Now that I’ve turned the great age milestone of 30 years old, you’d think that I would be more secure in my place in the world. Funny thing is, I think I belonged more in my teenage years than I do now.
Being blind makes me stand out, period. Most of my friends don’t mention it, bring it up, or even skirt around its edges unless strictly necessary. But walking around and living my life, I am ever more reminded of it. Little kids ask why my eyes “don’t look normal”; adults ask questions about my guide dog or offer assistance. I am sure that my sighted husband, friends and family are kind enough not to tell me about the public staring at me, which would probably make me become unglued. Any blind person on the planet who doesn’t think they stand out, even just a little, clearly doesn’t understand human nature.
Some Ways I Don’t Fit in in a Sighted World:
– I don’t like most movies or TV shows. To me, they seem shallow, and I can’t get a mental picture of what’s going on around the characters and why they do what they do. I have also found that I am sensitive to and overwhelmed by sound effects in many movies/TV shows. Ironically, I’m married to a HUGE movie buff.
– How I use a computer or cell phone differs from those who can see. Many people ask questions about how I navigate programs, read email, etc. Sometimes this makes me feel like a bit of a zoo exhibit, but for the most part I don’t mind answering questions.
– I navigate the world through sound, using a guide dog. Even using a cane, sound was my best navigating aid. If I’m standing around looking like an idiot, more often than not I’m listening to try and catch my bearings.

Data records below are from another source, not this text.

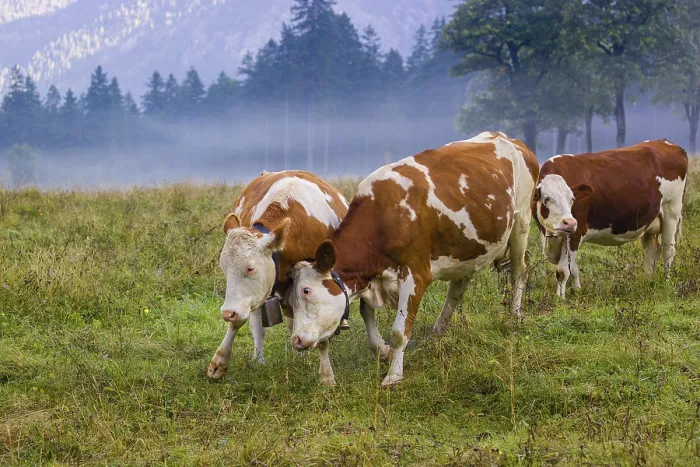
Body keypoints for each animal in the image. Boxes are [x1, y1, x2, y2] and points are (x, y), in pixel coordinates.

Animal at [206, 170, 349, 383]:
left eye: (250, 268)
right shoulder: (250, 297)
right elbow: (239, 321)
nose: (226, 313)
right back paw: (259, 359)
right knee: (258, 325)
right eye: (224, 267)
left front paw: (326, 377)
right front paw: (219, 362)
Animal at [285, 132, 539, 386]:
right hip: (466, 250)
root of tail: (508, 138)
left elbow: (399, 332)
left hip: (522, 221)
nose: (296, 340)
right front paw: (383, 351)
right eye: (290, 299)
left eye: (306, 291)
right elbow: (367, 314)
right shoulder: (371, 276)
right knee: (457, 289)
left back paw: (515, 315)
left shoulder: (415, 274)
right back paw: (438, 330)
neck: (384, 216)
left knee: (519, 270)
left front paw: (393, 375)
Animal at [532, 140, 688, 298]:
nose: (569, 223)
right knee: (651, 251)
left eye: (572, 199)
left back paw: (666, 282)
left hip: (671, 211)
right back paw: (648, 281)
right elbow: (573, 268)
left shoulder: (576, 232)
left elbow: (563, 271)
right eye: (546, 199)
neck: (551, 235)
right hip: (650, 222)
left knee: (668, 250)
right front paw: (577, 292)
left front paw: (560, 299)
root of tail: (665, 142)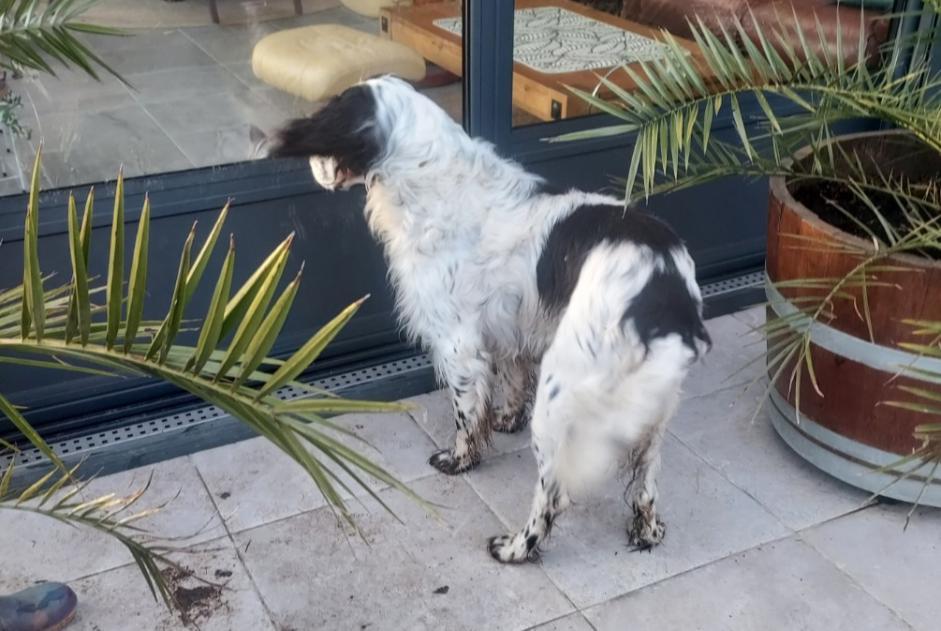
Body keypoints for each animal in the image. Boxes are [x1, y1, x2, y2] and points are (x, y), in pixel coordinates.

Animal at [268, 76, 708, 564]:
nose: (315, 169)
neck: (429, 178)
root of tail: (665, 286)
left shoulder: (459, 344)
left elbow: (464, 414)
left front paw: (459, 460)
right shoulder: (510, 329)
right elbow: (512, 382)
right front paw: (505, 419)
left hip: (560, 397)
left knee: (553, 493)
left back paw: (515, 547)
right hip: (654, 406)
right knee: (647, 477)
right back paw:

On the other hand, I am feeling increasingly isolated from the so-called “blind community”, that seemingly all-powerful populus of blind people. I felt this a little bit in high school, a little bit once I graduated… but in the land of social media, I acutely feel my unbelonging. I recently emailed with another “loaner” like myself, who for years has been the only blind student in their school, workplace, college, whatever; it’s with these people I feel I belong.
Several Ways I don’t Fit in in the Blind Community:
– I am not a technology brand die-hard. When I was growing up, technology was a tool to get work done; today, it is everywhere. The blind community populus tends to tout companies like Apple while slamming others simply because of mistakes that were made years ago. If someone wants to use an Iphone, it works for them, great!, but don’t judge me for using something different.
– I try my utmost to stay out of drama. The “blind community” is a very very very small world. Remember that “Six Degrees of Separation” craze years ago? In the blind community, it’s like 2. I can meet a blind person at a goalball tournament across the country who knows my best friend’s boyfriend. Many blind people get into relationships with each other, and the ending of such relationships gets messy because of the truly small nature of who knows whom. Yes, some of the relationships work out, and work well, and I am so happy for those people, but I’ve seen several of my blind acquaintances date each other and break up and not be able to maintain a clean break. Honestly, I stay out of it, which adds to some of my isolation.
– I do not online radio-broadcast, and don’t understand the appeal. On my Twitter feed, I see so many advertisements for 3-hour slots on online radio stations. If it’s one’s hobby, and one does well, good for them… but I don’t need to see it all day from those I follow on twitter, who for various reasons don’t appear to be interested in school or looking for work.
This is not to say that I don’t have sighted friends, or blind friends… but the friends I do have are strong, confident, capable people who enrich my life as a human being. My sighted friends love me for who I am, and the fact that we just sit and talk for hours; my blind friends have shared their burdens with me, and I’ve called them on bad days where I just don’t want to be blind. What these people have in common is their own sense of belonging in the world, the confidence to take what life gives them, and to stretch beyond their own comfy bubble, blind or sighted, to befriend a grumpy 30-something billboard for someone who’s different.
I can relate to so much in this post!
I don’t mind answering questions about my disability either, but I get irritated when someone can’t get past my blindness and see all that I have to offer. I call this “staying in the blindness museum,” and I’ve become very open about using that phrase around people who can’t get real with me.
The staring thing used to bother me because I felt judged or scrutinized. Then I read the work of the disability studies scholar Rosemarie Garland-Thomson who argues that people stare because they’re trying to figure out your story. Garland-Thomson reminds us that disabled people have only been out of institutions for about 30 years, so it’s likely that most haven’t seen a blind person at work, on the street, in the coffeeshop. Her work is wonderfully liberating.
I think even blind people and blindness organizations can get sucked into the idea that blindness means one thing for everyone – the same existence, the same gadgets, the same attitudes. It’s important that we embrace a balance of stories about blindness – even if this perspective goes against the loudest voices in our community.
*hugs* until your hubby posted the link to this, I didn’t know that you had a blog. I don’t txt or email you as much as I should, I miss you and I’m sorry.
I don’t know what it’s like to be blind, or feel as isolated as you.
But I thank you for being one of my friends who I can sit down with after years, and still connect. You are a special person, I am sorry I don’t tell you that enough.